Together with my friends, mentors and co-authors, Terry Peterson and Steve Fowler, I had the opportunity to think about the growing infrastructure that we call the “afterschool field.” Below is an excerpt from the 2013 publication, Expanding Minds and Opportunities: Leveraging the Power of Afterschool and Summer Learning for Student Success, published by Collaborative Communications Group.
“Over the past 15 years, an increasingly vital and complex infrastructure has helped fuel and sustain the afterschool and summer learning movements. With the aid of both formal and informal intermediaries, this evolving infrastructure works to improve quality and increase access in order to help more young people catch up, keep up, and get ahead in engaging, safe, and supervised settings. This infrastructure has helped more than two million young people participate in afterschool and summer learning opportunities over the past 10 years.
No one agency, organization, or group is responsible at the community, state, or national level for the hours from 3:00–6:00 p.m. on weekdays or in the summer while most parents are working. Despite the increase in availability of afterschool and summer programs, 15 million children still go home alone with no adult supervision during these hours. Many schools, educators, families, and community- and faith-based organizations seek to fill these gaps with positive developmental experiences and expanded learning opportunities, but too often these programs can be disconnected, underfunded, and underutilized in many communities.

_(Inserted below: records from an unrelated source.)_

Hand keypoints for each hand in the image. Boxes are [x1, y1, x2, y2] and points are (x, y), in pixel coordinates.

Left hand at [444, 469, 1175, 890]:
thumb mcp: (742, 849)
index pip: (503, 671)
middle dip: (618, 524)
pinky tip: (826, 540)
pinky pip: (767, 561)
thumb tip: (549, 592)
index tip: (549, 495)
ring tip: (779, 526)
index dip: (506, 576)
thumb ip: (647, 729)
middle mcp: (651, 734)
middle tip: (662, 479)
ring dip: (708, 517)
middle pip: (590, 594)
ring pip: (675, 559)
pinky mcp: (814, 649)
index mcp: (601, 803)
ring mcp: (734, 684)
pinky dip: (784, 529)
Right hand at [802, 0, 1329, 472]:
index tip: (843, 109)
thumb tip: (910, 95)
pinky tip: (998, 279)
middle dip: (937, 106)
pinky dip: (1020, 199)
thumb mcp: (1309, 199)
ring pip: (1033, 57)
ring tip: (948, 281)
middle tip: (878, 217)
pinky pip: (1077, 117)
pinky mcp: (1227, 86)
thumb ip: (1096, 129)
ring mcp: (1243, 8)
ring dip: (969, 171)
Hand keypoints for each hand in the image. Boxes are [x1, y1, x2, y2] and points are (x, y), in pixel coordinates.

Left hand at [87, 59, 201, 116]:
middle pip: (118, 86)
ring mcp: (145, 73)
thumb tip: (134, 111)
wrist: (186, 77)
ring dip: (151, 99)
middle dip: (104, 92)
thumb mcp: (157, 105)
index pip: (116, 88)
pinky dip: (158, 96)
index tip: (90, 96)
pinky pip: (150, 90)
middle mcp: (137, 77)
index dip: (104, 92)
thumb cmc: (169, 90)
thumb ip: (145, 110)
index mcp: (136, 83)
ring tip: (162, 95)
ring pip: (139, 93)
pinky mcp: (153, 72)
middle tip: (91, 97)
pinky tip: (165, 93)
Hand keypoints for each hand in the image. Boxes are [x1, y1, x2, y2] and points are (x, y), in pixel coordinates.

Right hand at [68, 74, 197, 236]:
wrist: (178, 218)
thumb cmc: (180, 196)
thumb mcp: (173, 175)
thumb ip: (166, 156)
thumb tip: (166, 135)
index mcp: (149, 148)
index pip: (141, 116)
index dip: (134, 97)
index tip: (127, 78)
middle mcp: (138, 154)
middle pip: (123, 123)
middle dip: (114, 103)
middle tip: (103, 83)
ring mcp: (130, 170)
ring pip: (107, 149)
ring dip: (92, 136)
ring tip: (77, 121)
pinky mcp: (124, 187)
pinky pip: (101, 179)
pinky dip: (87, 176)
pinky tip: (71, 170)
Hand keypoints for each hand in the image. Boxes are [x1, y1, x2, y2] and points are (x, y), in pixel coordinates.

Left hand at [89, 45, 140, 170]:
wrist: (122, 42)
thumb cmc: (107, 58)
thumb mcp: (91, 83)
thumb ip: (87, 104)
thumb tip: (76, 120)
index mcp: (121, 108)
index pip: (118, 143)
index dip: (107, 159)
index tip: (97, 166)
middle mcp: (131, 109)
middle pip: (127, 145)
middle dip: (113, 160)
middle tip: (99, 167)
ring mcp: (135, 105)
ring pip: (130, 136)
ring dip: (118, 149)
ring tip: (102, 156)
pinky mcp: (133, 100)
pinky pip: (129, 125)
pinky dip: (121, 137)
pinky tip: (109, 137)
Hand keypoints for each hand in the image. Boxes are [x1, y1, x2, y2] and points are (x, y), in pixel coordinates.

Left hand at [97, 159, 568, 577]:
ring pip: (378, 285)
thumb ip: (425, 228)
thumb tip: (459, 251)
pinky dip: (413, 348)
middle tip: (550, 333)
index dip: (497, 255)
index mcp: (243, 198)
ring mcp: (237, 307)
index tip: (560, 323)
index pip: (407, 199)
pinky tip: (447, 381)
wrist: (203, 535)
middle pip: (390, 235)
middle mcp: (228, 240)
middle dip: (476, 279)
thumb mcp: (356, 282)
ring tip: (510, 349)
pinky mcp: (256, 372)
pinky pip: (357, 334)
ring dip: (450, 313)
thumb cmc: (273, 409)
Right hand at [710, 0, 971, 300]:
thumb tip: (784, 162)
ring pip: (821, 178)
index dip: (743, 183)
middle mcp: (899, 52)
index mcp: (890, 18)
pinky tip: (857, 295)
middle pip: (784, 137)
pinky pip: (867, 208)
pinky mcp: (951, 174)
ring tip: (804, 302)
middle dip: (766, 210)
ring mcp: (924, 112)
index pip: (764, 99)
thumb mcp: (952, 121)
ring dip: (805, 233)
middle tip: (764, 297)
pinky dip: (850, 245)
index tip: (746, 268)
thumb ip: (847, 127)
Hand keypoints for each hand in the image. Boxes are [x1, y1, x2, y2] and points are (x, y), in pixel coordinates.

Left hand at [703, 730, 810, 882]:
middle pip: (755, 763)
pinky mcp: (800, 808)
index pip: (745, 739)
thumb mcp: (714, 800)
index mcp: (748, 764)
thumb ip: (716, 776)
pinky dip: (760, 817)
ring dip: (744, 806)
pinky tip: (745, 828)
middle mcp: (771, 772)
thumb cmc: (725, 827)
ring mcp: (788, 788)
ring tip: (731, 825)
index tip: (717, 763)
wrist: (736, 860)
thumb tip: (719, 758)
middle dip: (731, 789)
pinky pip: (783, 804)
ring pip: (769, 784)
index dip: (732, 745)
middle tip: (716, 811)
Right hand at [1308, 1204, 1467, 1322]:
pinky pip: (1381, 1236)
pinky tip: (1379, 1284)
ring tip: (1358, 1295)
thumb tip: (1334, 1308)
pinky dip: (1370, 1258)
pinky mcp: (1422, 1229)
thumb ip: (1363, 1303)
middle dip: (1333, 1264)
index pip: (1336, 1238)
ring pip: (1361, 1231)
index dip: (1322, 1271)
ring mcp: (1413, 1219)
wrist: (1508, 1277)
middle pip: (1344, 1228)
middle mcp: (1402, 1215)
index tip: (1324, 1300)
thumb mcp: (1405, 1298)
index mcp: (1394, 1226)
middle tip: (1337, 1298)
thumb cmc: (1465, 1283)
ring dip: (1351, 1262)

To meet these challenges, this growing infrastructure for expanded learning, both after the school day ends and during the summertime, provides the supports and resources that would be impossible for any single program or organization to create. Public funding has been critical, fueled by the growth in federal funding for the 21st Century Community Learning Centers initiative since 1997 and in some cases by growth in state funding, such as California’s After School Education and Safety program. Notably, quality systems have grown exponentially with the development and the adoption of quality standards now established in more than 34 states….[In this article]…we summarize some of the recent dynamics of this unique infrastructure by looking at five critical components of the current afterschool “force field.” This sometimes invisible but veritable force field of organizations, policies, funding, networks, and research creates opportunities and removes barriers to expanded learning opportunities for millions of young people in rural and suburban communities, as well as small towns and large urban areas nationwide.
FORCE #1: Federally funded 21st Century Community Learning Centers program
FORCE #2: Statewide afterschool networks: Coalitions for policy, funding, and quality
FORCE #3: Citywide systems: Coordinating data, dollars, and development
FORCE #4: Established body of research and evidence
FORCE #5: Building the movement: The Afterschool Alliance
The articles in Expanding Minds and Opportunities demonstrate the recent breadth, depth and growth of the infrastructure supporting quality expanded learning opportunities in afterschool and summers. Education, community and state leaders, as well as foundations and national organizations can and should now capitalize on this infrastructure to advance cutting edge learning and youth development.”